Selected text —
Content starts

Nebius acquires Eigen AI for $643 million

Nebius acquires Eigen AI for $643 million

Nebius announced today an agreement to acquire Eigen AI for approximately $643 million. The deal combines Eigen AI’s inference optimization with Nebius’s Token Factory platform. The founders of Eigen AI, who come from MIT’s HAN Lab, are establishing a new Nebius office in San Francisco.

Nebius, officially a Dutch company but originating from Russia’s Yandex, is paying for the acquisition with a combination of cash and stock. The deal is expected to close within the coming weeks.

Token Factory was launched earlier this year as Nebius’ production platform for open-source AI models, offering various options for scaling up and down during use. Eigen AI optimizes those same models for inference using techniques such as post-training quantization (a well-known compression technique for AI), KV-cache optimization, and custom CUDA kernels. Following the acquisition, those optimization layers will be directly integrated into Token Factory.

MIT expertise behind the technology

The founders of Eigen AI are alumni of MIT’s HAN Lab, which focuses on AI development. Co-founder Ryan Hanrui Wang is the author of the most well-known paper on Sparse Attention, a crucial technique that current LLMs use to function. Meanwhile, Wei-Chen Wang developed Activation-aware Weight Quantization (AWQ), a method for efficiently reducing the size of AI models while maintaining quality. The third founder, Di Jin, contributed to the post-training of Meta’s Llama 3 and Llama 4. Together, the two companies have already published optimized versions of popular models such as DeepSeek, Llama, and Qwen that rank at the top of Artificial Intelligence benchmarks, with output speeds of up to 911 tokens per second.

Content ends

Records provided —
Content starts

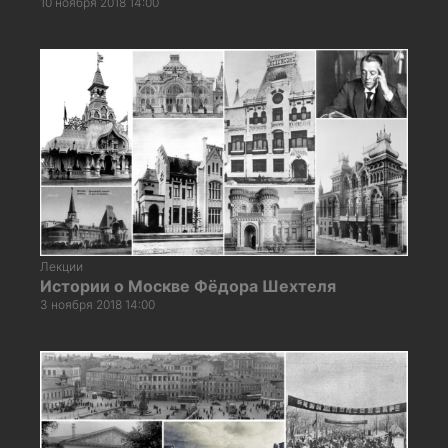
10 ноября 2018 14:00
Лекции
Истории о Москве Фёдора Шехтеля
3 ноября 2018 14:00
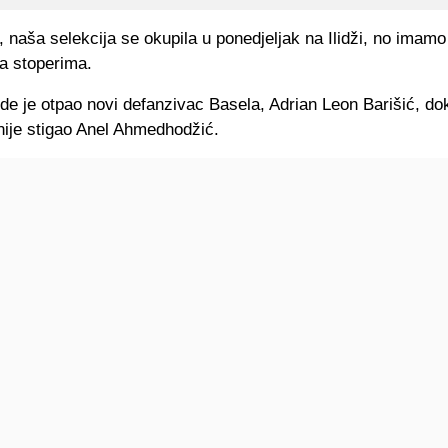
 naša selekcija se okupila u ponedjeljak na Ilidži, no imam
a stoperima.
de je otpao novi defanzivac Basela, Adrian Leon Barišić, do
nije stigao Anel Ahmedhodžić.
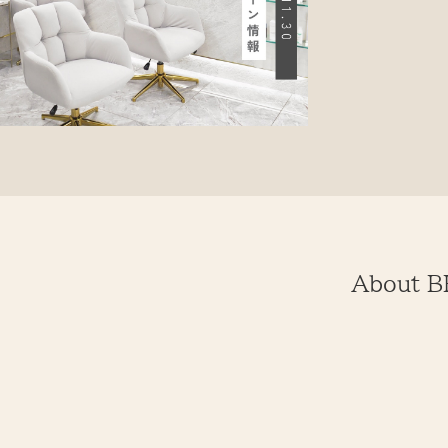
About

Content ends

About this task — Continue the article on Nebius's acquisition of Eigen AI, not the items, starting after its final sentence.

Answer to this problem —
Nebius is rapidly scaling up

Nebius is thus further expanding its capabilities in the field of AI infrastructure. In March, Nvidia also invested $2 billion in the company to expand hyperscale AI cloud capacity to over 5 gigawatts by the end of 2030. Previously, Nebius had already signed a $27 billion contract with Meta for five years of AI cloud capacity.

According to Nebius, inference is the fastest-growing segment of AI and is expected to account for two-thirds of total compute demand this year. Existing Eigen AI customers will gain access to Nebius’s global infrastructure following the closing.